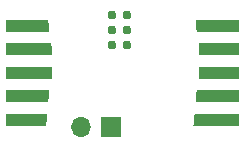
<source format=gbr>
%TF.GenerationSoftware,KiCad,Pcbnew,8.0.7*%
%TF.CreationDate,2025-01-17T17:05:41+01:00*%
%TF.ProjectId,board,626f6172-642e-46b6-9963-61645f706362,rev?*%
%TF.SameCoordinates,Original*%
%TF.FileFunction,Soldermask,Bot*%
%TF.FilePolarity,Negative*%
%FSLAX46Y46*%
G04 Gerber Fmt 4.6, Leading zero omitted, Abs format (unit mm)*
G04 Created by KiCad (PCBNEW 8.0.7) date 2025-01-17 17:05:41*
%MOMM*%
%LPD*%
G01*
G04 APERTURE LIST*
G04 Aperture macros list*
%AMFreePoly0*
4,1,5,0.500000,-1.800000,-0.500000,-1.800000,-0.500000,1.800000,0.500000,1.900000,0.500000,-1.800000,0.500000,-1.800000,$1*%
%AMFreePoly1*
4,1,5,0.500000,-1.500000,-0.500000,-1.500000,-0.500000,2.300000,0.500000,2.400000,0.500000,-1.500000,0.500000,-1.500000,$1*%
%AMFreePoly2*
4,1,5,0.500000,1.800000,0.500000,-1.800000,-0.500000,-1.800000,-0.500000,1.900000,0.500000,1.800000,0.500000,1.800000,$1*%
%AMFreePoly3*
4,1,5,0.500000,1.700000,0.500000,-1.700000,-0.500000,-1.700000,-0.500000,1.800000,0.500000,1.700000,0.500000,1.700000,$1*%
%AMFreePoly4*
4,1,5,0.500000,1.900000,0.500000,-1.900000,-0.500000,-1.900000,-0.500000,2.000000,0.500000,1.900000,0.500000,1.900000,$1*%
G04 Aperture macros list end*
%ADD10R,1.700000X1.700000*%
%ADD11O,1.700000X1.700000*%
%ADD12C,0.770000*%
%ADD13FreePoly0,270.000000*%
%ADD14FreePoly1,270.000000*%
%ADD15R,4.000000X1.000000*%
%ADD16FreePoly2,270.000000*%
%ADD17FreePoly3,270.000000*%
%ADD18FreePoly0,90.000000*%
%ADD19R,3.500000X1.000000*%
%ADD20FreePoly2,90.000000*%
%ADD21FreePoly4,90.000000*%
G04 APERTURE END LIST*
D10*
%TO.C,J3*%
X149500000Y-101100000D03*
D11*
X146960000Y-101100000D03*
%TD*%
D12*
%TO.C,U1*%
X149550000Y-91580000D03*
X149550000Y-92880000D03*
X149550000Y-94180000D03*
X150850000Y-91580000D03*
X150850000Y-92880000D03*
X150850000Y-94180000D03*
%TD*%
D13*
%TO.C,J2*%
X142400000Y-92500000D03*
D14*
X142100000Y-94500000D03*
D15*
X142600000Y-96500000D03*
D16*
X142400000Y-98500000D03*
D17*
X142300000Y-100500000D03*
%TD*%
D18*
%TO.C,J1*%
X158600000Y-92500000D03*
D19*
X158650000Y-94500000D03*
X158650000Y-96500000D03*
D20*
X158600000Y-98500000D03*
D21*
X158500000Y-100500000D03*
%TD*%
M02*

</source>
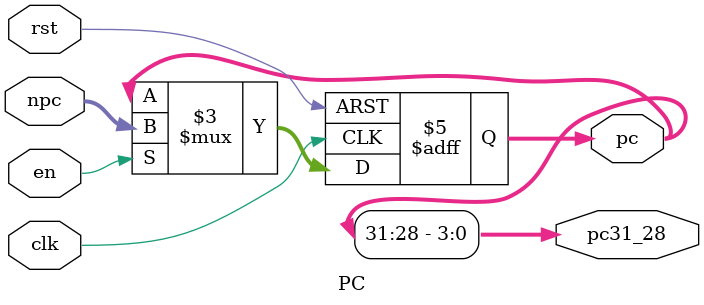
<source format=v>
`timescale 1ns / 1ps


module PC(
    input               clk,
    input               rst,
    input               en,
    input       [31:0]  npc,

    output  reg [31:0]  pc,
    output  [3:0]       pc31_28
    );
    assign pc31_28 = pc[31:28]; 
initial pc = 32'h0040_0000;
always@(negedge clk,posedge rst)
begin
    if(rst)
        pc <= 32'h0040_0000;
    else if(en) begin
        pc <= npc;
    end
    
end
endmodule

</source>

________

= Task details =
All the records above must be retyped exactly, except for their pictures.

= Task answer =
<source format=gbr>
%TF.GenerationSoftware,KiCad,Pcbnew,8.0.7*%
%TF.CreationDate,2025-01-17T17:05:41+01:00*%
%TF.ProjectId,board,626f6172-642e-46b6-9963-61645f706362,rev?*%
%TF.SameCoordinates,Original*%
%TF.FileFunction,Soldermask,Bot*%
%TF.FilePolarity,Negative*%
%FSLAX46Y46*%
G04 Gerber Fmt 4.6, Leading zero omitted, Abs format (unit mm)*
G04 Created by KiCad (PCBNEW 8.0.7) date 2025-01-17 17:05:41*
%MOMM*%
%LPD*%
G01*
G04 APERTURE LIST*
G04 Aperture macros list*
%AMFreePoly0*
4,1,5,0.500000,-1.800000,-0.500000,-1.800000,-0.500000,1.800000,0.500000,1.900000,0.500000,-1.800000,0.500000,-1.800000,$1*%
%AMFreePoly1*
4,1,5,0.500000,-1.500000,-0.500000,-1.500000,-0.500000,2.300000,0.500000,2.400000,0.500000,-1.500000,0.500000,-1.500000,$1*%
%AMFreePoly2*
4,1,5,0.500000,1.800000,0.500000,-1.800000,-0.500000,-1.800000,-0.500000,1.900000,0.500000,1.800000,0.500000,1.800000,$1*%
%AMFreePoly3*
4,1,5,0.500000,1.700000,0.500000,-1.700000,-0.500000,-1.700000,-0.500000,1.800000,0.500000,1.700000,0.500000,1.700000,$1*%
%AMFreePoly4*
4,1,5,0.500000,1.900000,0.500000,-1.900000,-0.500000,-1.900000,-0.500000,2.000000,0.500000,1.900000,0.500000,1.900000,$1*%
G04 Aperture macros list end*
%ADD10R,1.700000X1.700000*%
%ADD11O,1.700000X1.700000*%
%ADD12C,0.770000*%
%ADD13FreePoly0,270.000000*%
%ADD14FreePoly1,270.000000*%
%ADD15R,4.000000X1.000000*%
%ADD16FreePoly2,270.000000*%
%ADD17FreePoly3,270.000000*%
%ADD18FreePoly0,90.000000*%
%ADD19R,3.500000X1.000000*%
%ADD20FreePoly2,90.000000*%
%ADD21FreePoly4,90.000000*%
G04 APERTURE END LIST*
D10*
%TO.C,J3*%
X149500000Y-101100000D03*
D11*
X146960000Y-101100000D03*
%TD*%
D12*
%TO.C,U1*%
X149550000Y-91580000D03*
X149550000Y-92880000D03*
X149550000Y-94180000D03*
X150850000Y-91580000D03*
X150850000Y-92880000D03*
X150850000Y-94180000D03*
%TD*%
D13*
%TO.C,J2*%
X142400000Y-92500000D03*
D14*
X142100000Y-94500000D03*
D15*
X142600000Y-96500000D03*
D16*
X142400000Y-98500000D03*
D17*
X142300000Y-100500000D03*
%TD*%
D18*
%TO.C,J1*%
X158600000Y-92500000D03*
D19*
X158650000Y-94500000D03*
X158650000Y-96500000D03*
D20*
X158600000Y-98500000D03*
D21*
X158500000Y-100500000D03*
%TD*%
M02*

</source>
<source format=v>
`timescale 1ns / 1ps


module PC(
    input               clk,
    input               rst,
    input               en,
    input       [31:0]  npc,

    output  reg [31:0]  pc,
    output  [3:0]       pc31_28
    );
    assign pc31_28 = pc[31:28]; 
initial pc = 32'h0040_0000;
always@(negedge clk,posedge rst)
begin
    if(rst)
        pc <= 32'h0040_0000;
    else if(en) begin
        pc <= npc;
    end
    
end
endmodule

</source>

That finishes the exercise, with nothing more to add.